En Navidad, la capital de Austria asombra a sus visitantes con uno de los mejores alumbrados del mundo y mercados artesanales. No deje de visitar los cafés en donde se reunían famosos escritores y de ver a los caballos danzantes.

La fuente de Viena, ubicada en el centro de la ciudad.   / Tomado de praison.net
La fuente de Viena, ubicada en el centro de la ciudad. / Tomado de praison.net

A Viena hay que recorrerla despacio, saborearla, vivirla, entenderla. Es una de las capitales más antiguas de Europa y en sus calles, cafés, edificios, plazas y palacios hay huellas del esplendor que caracterizó por siglos a la que hoy en día es considerada una de las mejores ciudades del mundo para vivir.

Aunque por esta época el invierno es bastante fuerte, la nieve y las luces le imprimen un sello mágico. Se dice que la iluminación navideña de la capital austríaca es una de las más impactantes del planeta. Los mercados de Navidad son otro de los grandes atractivos por esta época. Desde hace más de 700 años se han adecuado estos extraordinarios espacios que están abiertos todos los días desde el 17 de noviembre hasta el 24 de diciembre.

En la Plaza del Ayuntamiento, por ejemplo, se instala el Christkindlmarkt que se caracteriza por organizar actividades especiales para niños y por sorprender a sus visitantes los fines de semana con alegres conciertos de villancicos.
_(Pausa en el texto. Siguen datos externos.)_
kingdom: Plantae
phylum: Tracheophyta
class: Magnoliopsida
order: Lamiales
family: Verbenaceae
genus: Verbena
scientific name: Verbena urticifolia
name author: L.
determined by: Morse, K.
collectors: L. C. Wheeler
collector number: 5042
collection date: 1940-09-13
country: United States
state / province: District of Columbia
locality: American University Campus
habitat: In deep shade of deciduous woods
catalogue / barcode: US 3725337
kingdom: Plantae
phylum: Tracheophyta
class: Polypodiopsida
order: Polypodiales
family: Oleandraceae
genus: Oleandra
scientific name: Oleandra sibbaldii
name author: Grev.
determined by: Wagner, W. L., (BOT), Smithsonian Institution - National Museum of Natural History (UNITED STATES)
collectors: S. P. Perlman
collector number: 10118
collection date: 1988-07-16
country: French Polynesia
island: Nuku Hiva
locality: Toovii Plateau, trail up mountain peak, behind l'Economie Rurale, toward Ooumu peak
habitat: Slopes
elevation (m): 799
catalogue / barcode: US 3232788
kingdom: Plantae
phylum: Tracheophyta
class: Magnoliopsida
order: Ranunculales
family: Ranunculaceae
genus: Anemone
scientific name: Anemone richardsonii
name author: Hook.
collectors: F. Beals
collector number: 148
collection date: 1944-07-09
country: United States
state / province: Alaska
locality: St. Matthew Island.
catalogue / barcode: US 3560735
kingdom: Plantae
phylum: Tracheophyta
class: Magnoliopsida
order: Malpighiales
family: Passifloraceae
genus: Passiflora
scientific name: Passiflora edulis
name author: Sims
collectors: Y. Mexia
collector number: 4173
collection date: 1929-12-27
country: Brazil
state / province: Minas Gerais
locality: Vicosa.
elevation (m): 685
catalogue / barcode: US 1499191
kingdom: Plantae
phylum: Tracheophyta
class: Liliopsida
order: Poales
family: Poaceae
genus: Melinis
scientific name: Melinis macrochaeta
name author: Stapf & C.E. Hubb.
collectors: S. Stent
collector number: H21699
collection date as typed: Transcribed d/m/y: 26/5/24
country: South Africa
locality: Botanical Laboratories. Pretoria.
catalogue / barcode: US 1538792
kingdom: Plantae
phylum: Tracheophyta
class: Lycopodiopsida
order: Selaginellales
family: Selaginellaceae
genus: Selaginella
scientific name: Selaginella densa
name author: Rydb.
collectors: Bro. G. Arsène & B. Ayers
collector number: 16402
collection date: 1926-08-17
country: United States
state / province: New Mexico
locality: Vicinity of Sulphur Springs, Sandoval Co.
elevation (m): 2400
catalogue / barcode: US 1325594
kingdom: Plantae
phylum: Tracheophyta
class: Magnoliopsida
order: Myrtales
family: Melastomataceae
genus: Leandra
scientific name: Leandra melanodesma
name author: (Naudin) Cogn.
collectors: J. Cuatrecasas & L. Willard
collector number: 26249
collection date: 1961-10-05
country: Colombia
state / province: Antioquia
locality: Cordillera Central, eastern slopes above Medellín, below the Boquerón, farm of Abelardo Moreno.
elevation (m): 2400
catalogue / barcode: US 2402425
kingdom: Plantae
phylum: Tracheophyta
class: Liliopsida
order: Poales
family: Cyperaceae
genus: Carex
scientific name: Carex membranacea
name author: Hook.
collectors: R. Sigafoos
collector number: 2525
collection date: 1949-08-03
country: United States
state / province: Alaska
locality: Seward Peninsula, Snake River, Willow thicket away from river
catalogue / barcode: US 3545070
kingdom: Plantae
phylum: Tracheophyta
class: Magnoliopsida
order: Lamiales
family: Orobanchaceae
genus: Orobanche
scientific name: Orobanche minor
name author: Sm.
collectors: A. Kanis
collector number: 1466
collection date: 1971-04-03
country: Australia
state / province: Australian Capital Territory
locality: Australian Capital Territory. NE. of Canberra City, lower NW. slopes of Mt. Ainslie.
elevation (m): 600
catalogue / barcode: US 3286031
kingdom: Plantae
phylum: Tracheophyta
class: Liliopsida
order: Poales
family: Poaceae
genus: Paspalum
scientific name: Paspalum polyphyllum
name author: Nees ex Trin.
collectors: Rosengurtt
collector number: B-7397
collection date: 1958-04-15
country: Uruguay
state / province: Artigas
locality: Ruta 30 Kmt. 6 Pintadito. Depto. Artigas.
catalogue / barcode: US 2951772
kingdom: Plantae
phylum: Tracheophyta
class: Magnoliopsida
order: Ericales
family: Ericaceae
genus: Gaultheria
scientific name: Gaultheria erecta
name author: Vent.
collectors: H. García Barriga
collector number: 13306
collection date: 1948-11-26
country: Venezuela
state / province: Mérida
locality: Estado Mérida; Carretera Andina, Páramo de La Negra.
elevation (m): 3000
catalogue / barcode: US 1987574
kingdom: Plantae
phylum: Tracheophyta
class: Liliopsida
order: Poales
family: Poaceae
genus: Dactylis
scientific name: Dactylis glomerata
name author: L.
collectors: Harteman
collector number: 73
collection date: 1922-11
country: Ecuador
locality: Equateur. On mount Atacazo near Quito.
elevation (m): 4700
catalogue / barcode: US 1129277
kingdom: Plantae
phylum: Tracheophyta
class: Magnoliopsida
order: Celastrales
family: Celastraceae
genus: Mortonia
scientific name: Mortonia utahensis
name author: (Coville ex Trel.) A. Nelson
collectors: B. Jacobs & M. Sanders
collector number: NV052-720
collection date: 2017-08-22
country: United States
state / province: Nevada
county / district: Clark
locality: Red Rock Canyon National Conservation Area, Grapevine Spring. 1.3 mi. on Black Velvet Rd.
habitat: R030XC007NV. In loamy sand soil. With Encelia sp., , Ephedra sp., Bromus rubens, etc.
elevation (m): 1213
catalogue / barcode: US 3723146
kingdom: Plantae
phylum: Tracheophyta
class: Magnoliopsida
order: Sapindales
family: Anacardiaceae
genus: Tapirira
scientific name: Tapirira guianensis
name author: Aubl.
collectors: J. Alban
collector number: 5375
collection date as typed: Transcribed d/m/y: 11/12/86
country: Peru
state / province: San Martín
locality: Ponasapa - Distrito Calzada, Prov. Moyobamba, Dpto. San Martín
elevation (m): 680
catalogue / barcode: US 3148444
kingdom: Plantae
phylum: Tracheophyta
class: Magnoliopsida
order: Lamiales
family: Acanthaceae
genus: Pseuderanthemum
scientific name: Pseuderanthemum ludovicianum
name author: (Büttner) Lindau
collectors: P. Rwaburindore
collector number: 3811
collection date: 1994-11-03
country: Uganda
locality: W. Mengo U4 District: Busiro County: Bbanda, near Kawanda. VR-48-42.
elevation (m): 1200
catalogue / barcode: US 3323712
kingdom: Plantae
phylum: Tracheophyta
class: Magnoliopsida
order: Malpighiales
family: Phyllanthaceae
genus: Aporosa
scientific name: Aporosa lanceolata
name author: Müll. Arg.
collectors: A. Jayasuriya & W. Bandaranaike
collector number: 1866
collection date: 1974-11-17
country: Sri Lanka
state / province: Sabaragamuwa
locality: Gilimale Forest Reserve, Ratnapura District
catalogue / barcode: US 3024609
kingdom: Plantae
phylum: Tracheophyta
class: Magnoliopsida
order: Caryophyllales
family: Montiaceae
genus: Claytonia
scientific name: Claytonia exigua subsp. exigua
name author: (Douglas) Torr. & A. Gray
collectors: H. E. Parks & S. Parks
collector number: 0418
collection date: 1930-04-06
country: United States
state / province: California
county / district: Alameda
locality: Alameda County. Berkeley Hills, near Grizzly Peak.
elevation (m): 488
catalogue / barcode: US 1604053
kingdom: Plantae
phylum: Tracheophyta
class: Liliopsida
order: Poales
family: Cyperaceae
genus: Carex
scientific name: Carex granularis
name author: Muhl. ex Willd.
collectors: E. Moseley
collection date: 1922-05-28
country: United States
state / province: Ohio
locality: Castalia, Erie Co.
En el Palacio de Schönbrunn, también conocido como el Versalles vienés, en donde durante años disfrutaron del verano los miembros de la dinastía de los Habsburgo, se exhiben artesanías tradicionales y joyas hechas a mano.

Otro de los mercados recomendados se encuentra en frente de la Iglesia de San Carlos. Son más de 60 carpas repletas de encantadores objetos para el hogar; sin embargo, la danza del ángel y la coreografía con fuego son sus mayores atractivos.

Recorrer los cafés vieneses es otra experiencia que vale la pena disfrutar. Además de sus techos llenos de frescos, de la solemnidad con la que se sirven las mesas y de la exquisita comida, resulta fascinante comprobar que en ellos se sentaron grandes filósofos, escritores y pensadores a discutir los problemas de la humanidad.

Sus sillas están marcadas y es un honor para los turistas poder ocupar el lugar en donde años atrás estuvieron Franz Kafka, Sigmund Freud, Alfred Polgar, Robert Musil y Arthur Schnitzler, entre otros. No se prive de desayunar o tomar onces en el Café Central, el Café Demel, el Hawelka y el Sacher, que se caracterizan por ofrecer uno de los postres más apetecidos y tradicionales del país: la tarta Sacher de chocolate.

Si viaja con niños o adolescentes, el Prater de Viena, un extraordinario parque de diversiones considerado de los más antiguos de Europa, se debe incluir como un plan obligado. De noche, la experiencia es fascinante. Aunque la época ideal para visitarlo es entre marzo y octubre, durante el invierno están abiertas atracciones como la noria gigante construida en el siglo XIX y perfecta para admirar la ciudad, las montañas rusas, los carros chocones y las 69 figuras de cera del Museo de Madame Tussauds.

Ver danzar a los caballos de la Escuela Española de Equitación es otro de los programas imperdibles. Esta institución es la única que preserva desde el Renacimiento hasta hoy el arte ecuestre clásico. Aproximadamente cada hora se puede ingresar a ver los entrenamientos y gozar contemplando cómo bailan estos imponentes animales de color blanco y pelo trenzado. La presentación oficial es más costosa, pero si es amante de estos animales, vale la pena.

Navegar el Danubio Azul y visitar los bosques de Viena, cerca de 1.000 km cuadrados que incluyen partes de la cordillera de Los Alpes, es otro de los planes predilectos de quienes viajan a esta ciudad. En barco, se puede ir a Budapest, Bratislava y Praga. En veranos, los veleros, kayac y botes forman un paisaje extraordinario. En invierno, el frío es intenso, pero vale la pena aunque sea contemplar este río, fuente de inspiración de canciones y obras literarias.